►
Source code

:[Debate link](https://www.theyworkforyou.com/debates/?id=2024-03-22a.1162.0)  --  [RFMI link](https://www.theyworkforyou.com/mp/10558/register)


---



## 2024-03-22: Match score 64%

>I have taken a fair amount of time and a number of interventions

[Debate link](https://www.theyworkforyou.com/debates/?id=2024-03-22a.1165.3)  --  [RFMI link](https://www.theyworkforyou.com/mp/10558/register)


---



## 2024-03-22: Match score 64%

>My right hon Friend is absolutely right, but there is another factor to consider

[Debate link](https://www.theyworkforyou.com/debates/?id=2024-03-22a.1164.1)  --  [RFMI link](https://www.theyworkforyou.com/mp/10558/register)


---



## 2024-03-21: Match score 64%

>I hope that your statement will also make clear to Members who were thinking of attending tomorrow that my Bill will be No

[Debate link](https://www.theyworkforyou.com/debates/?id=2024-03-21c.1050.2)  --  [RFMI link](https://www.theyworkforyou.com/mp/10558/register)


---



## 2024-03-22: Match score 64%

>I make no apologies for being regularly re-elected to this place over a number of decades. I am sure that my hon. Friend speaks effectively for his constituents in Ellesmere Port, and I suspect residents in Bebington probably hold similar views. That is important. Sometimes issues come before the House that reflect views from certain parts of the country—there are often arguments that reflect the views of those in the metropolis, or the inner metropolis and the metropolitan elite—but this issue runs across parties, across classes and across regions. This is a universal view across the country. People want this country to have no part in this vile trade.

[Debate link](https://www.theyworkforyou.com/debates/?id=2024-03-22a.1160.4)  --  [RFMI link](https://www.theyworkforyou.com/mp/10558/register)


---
◄
The task: Every line of the listing above that contains "https" is to be copied.

Task output:
:[Debate link](https://www.theyworkforyou.com/debates/?id=2024-03-22a.1162.0)  --  [RFMI link](https://www.theyworkforyou.com/mp/10558/register)
[Debate link](https://www.theyworkforyou.com/debates/?id=2024-03-22a.1165.3)  --  [RFMI link](https://www.theyworkforyou.com/mp/10558/register)
[Debate link](https://www.theyworkforyou.com/debates/?id=2024-03-22a.1164.1)  --  [RFMI link](https://www.theyworkforyou.com/mp/10558/register)
[Debate link](https://www.theyworkforyou.com/debates/?id=2024-03-21c.1050.2)  --  [RFMI link](https://www.theyworkforyou.com/mp/10558/register)
[Debate link](https://www.theyworkforyou.com/debates/?id=2024-03-22a.1160.4)  --  [RFMI link](https://www.theyworkforyou.com/mp/10558/register)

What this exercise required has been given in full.